WORK INSTRUCTIONS: Write out the records once more, exactly, and keep any image out.
....
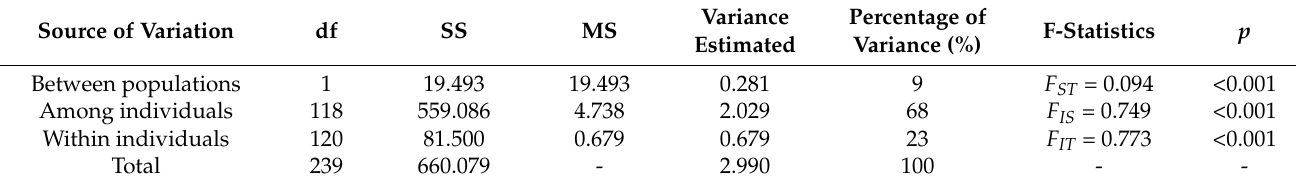
Table 4. Analysis of molecular variance (AMOVA) and F-statistics between DI and CI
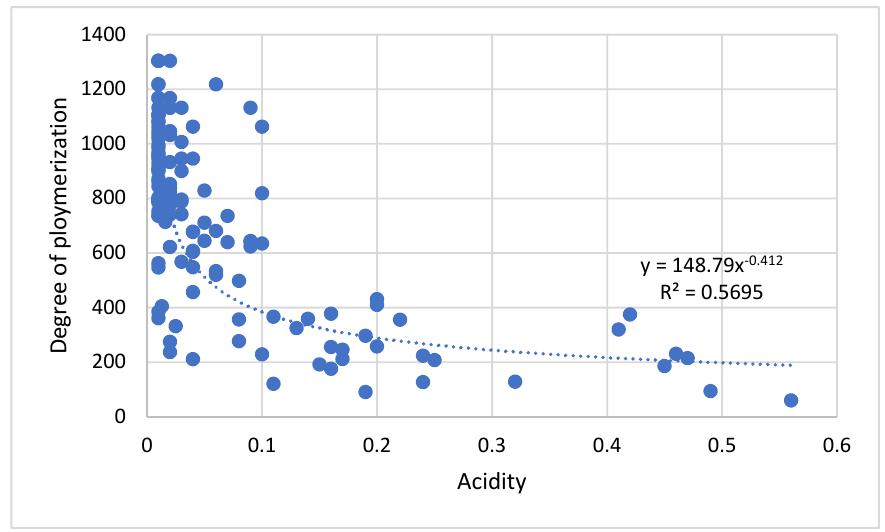
Figure 4. Relationship between DP and ACI as a power fitting.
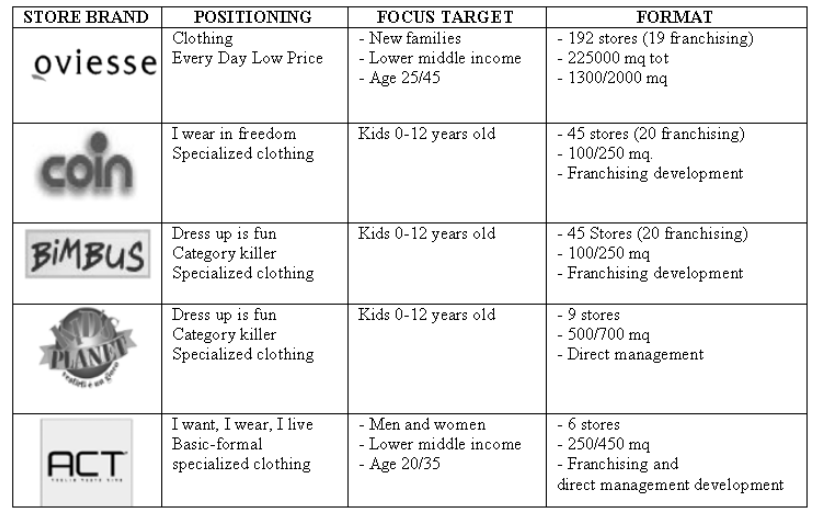
Figure 4: The Store Brands of Gruppo Coin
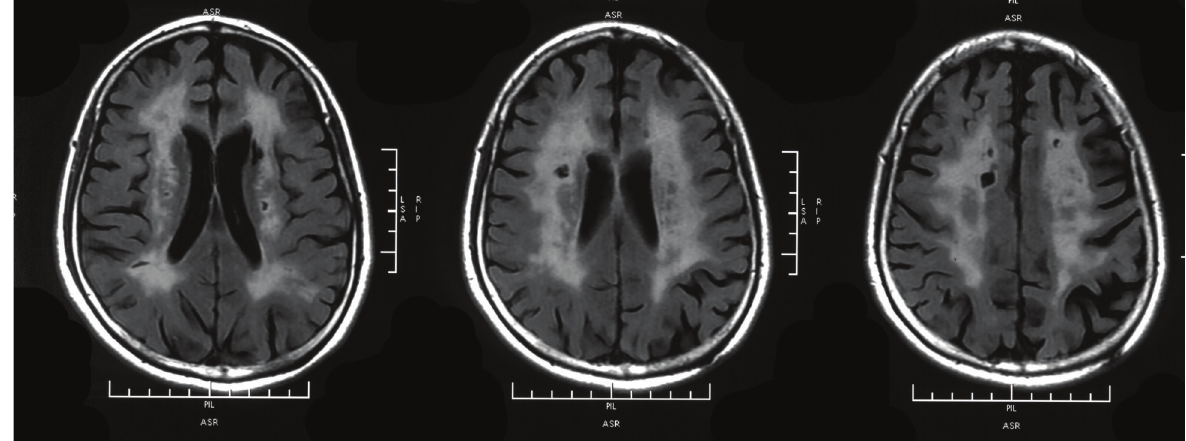
Figure 3. Head MRI and FLAIR images of III6. Image shows bilateral lateral ventricles, bilateral semi-oval center with multiple abnormal signals, and demyelination in the white matter around the bilateral lateral ventricles.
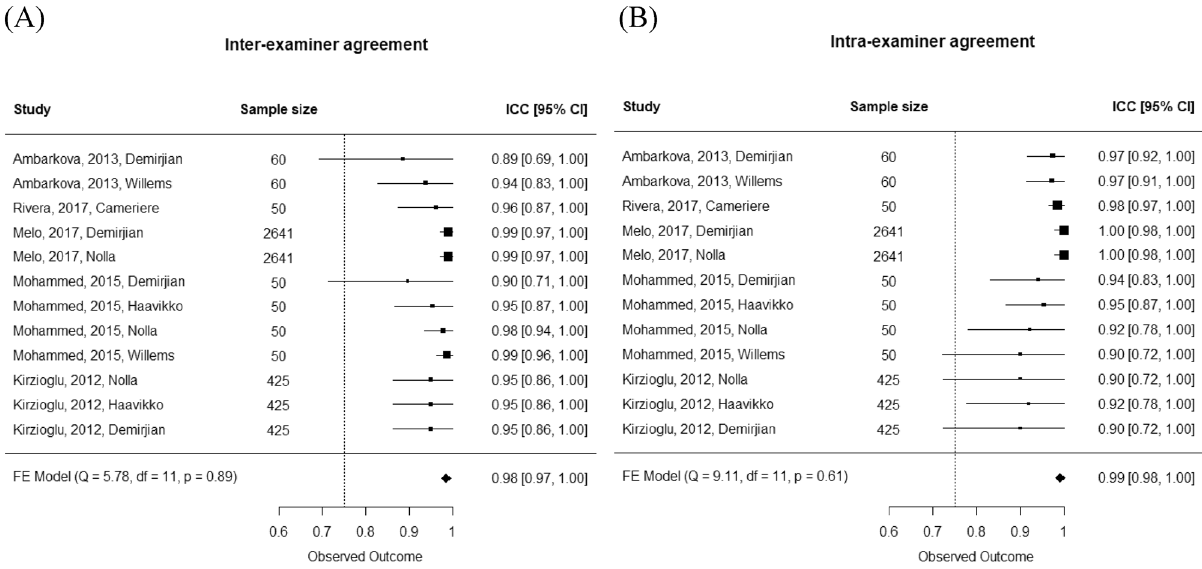
Figure 4. Forest plots showing the pooled inter-examiner ( A ) and intra-examiner ( B )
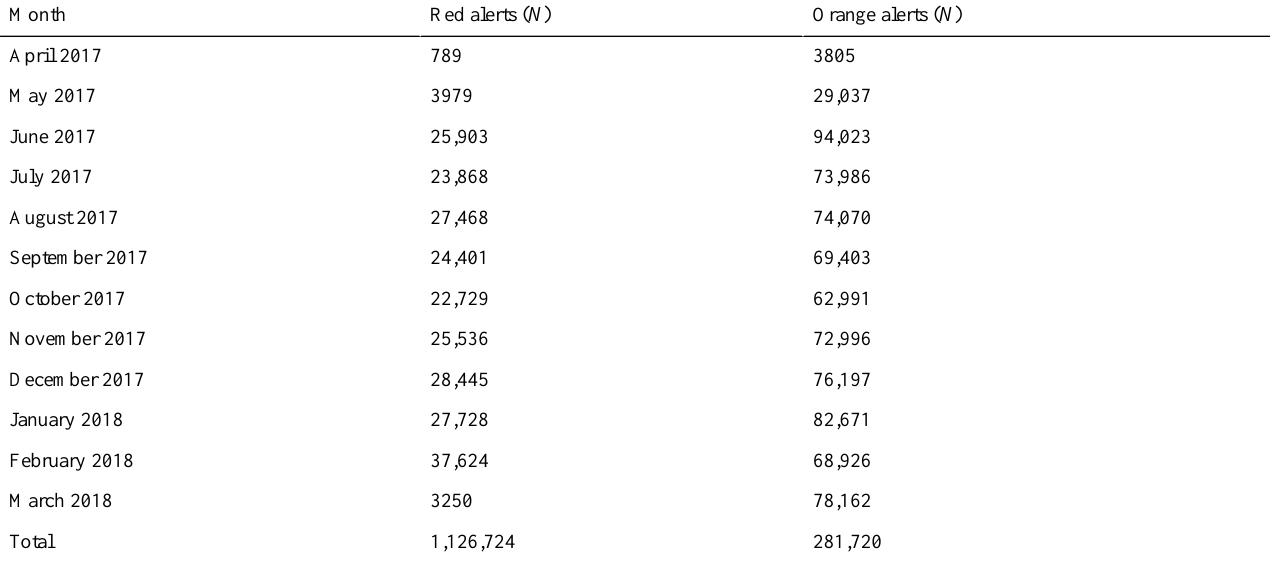
Table 5. Number of red and orange alerts presented by the MDSS each month.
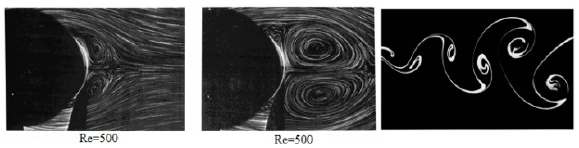
Fig. 5. On the left CSACE when flowing around a circular cylinder, on the right track of Karmein.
....
ANSWER FOR THIS EXERCISE:
Table 4. Analysis of molecular variance (AMOVA) and F-statistics between DI and CI
Figure 4. Relationship between DP and ACI as a power fitting.
Figure 4: The Store Brands of Gruppo Coin
Figure 3. Head MRI and FLAIR images of III6. Image shows bilateral lateral ventricles, bilateral semi-oval center with multiple abnormal signals, and demyelination in the white matter around the bilateral lateral ventricles.
Figure 4. Forest plots showing the pooled inter-examiner ( A ) and intra-examiner ( B )
Table 5. Number of red and orange alerts presented by the MDSS each month.
Fig. 5. On the left CSACE when flowing around a circular cylinder, on the right track of Karmein.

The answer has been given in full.